Mais ce rythme n’a-t-il qu’un dessein esthétique ? Ou plutôt, cette beauté ne sert-elle pas un dessein plus vaste, plus ambitieux, plus métaphysique ? Telle est la pensée développée par Nietzsche dans Le gai savoir (traduit par Patrick Wotling, éd. GF Flammarion), au Second Livre, dans le paragraphe 84, qui s’intitule De l’origine de la poésie :
« Les amoureux du fantasque dans l’homme (…) raisonnent ainsi : A supposer que l’on ait de tout temps vénéré l’utile comme la divinité suprême, d’où a bien pu venir la poésie ? «
« Mais je dois ici, pour une fois, faire plaisir aux utilitaristes (…) A ces époques anciennes qui donnèrent naissance à la poésie, c’est pourtant bien l’utilité que l’on visait, une très grande utilité – lorsqu’on fit pénétrer le rythme dans le discours, cette violence qui agence de manière nouvelle tous les atomes de la phrase, qui impose de choisir ses mots et donne aux pensées une coloration nouvelle, les rend plus sombres, plus étrangères, plus lointaines (…) Le rythme devait permettre d’imprimer plus profondément dans les dieux une requête humaine »
« Le poète leur lançait la poésie comme un lacet magique » pour infléchir le cours de « l’âme des dieux » et des « démons ».
Ainsi l’acte poétique prend-il sa source dans « la présupposition du pouvoir magique exercé par le rythme, par exemple lorsque l’on puise de l’eau ou que l’on rame*, le chant ensorcelle les démons » : « le chant d’envoûtement et la conjuration semblent être la forme originaire de la poésie » (* versus, en latin, signifiait le rang des rameurs, avant de signifier un vers puis un pas de danse).

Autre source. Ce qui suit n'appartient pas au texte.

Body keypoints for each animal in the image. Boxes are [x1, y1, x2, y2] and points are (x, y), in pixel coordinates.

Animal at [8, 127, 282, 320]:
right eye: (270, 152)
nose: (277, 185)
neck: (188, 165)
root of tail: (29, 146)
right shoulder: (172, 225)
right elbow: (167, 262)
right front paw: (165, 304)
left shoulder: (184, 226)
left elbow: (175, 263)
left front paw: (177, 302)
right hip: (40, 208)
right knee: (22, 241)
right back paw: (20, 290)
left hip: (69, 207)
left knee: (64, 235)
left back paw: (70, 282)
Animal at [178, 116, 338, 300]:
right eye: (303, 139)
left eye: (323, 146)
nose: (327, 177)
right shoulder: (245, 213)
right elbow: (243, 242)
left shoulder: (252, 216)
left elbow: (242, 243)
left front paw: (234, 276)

La mélodie s’associe au rythme dans le geste du poète. « D’après sa racine, melos signifie un moyen d’adoucir ».
« Sans musique la vie serait une erreur », formule commentée par Eric Blondel dans un article qui se situe précisément au centre d’une réflexion sur Nietzsche et le divin (Le Portique, Revue de philosophie et de sciences humaines, n°8).
« Si le vers était utilisé aussi par l’oracle – les Grecs disaient que l’hexamètre avait été inventé à Delphes – c’est que, dès que la formule est prononcée, exacte dans sa lettre et dans son rythme, elle enchaîne l’avenir ». Le lacet du poète est un peu celui d’Apollon, « qui comme dieu des rythmes peut aussi lier les déesses du destin. »

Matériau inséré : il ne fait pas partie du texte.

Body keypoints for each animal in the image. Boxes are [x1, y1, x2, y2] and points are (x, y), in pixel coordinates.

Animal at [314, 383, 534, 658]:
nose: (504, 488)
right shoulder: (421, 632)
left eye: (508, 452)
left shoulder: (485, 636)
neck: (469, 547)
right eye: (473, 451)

« Sans le vers, on n’était rien, grâce à lui, on devenait presque un dieu ».
Les présocratiques avaient le plus haut sens de la formule lapidaire ou du rythme des vers, qui reflétaient la prestance et l’allure de leur pensée :
« L’essieu brûlant des roues grinçaient dans les moyeux, / Jetant des cris de flûte «
C’est ce que laisse pressentir l’article de Lionel Bellec, « La voie renommée de la Divinité », (Web Pédagogique, Des mots et du sens) qui cite ces magnifiques formules de Parménide, où l’on voit l’ardeur guerrière et la splendeur poétique métaphoriser l’intensité de la recherche philosophique.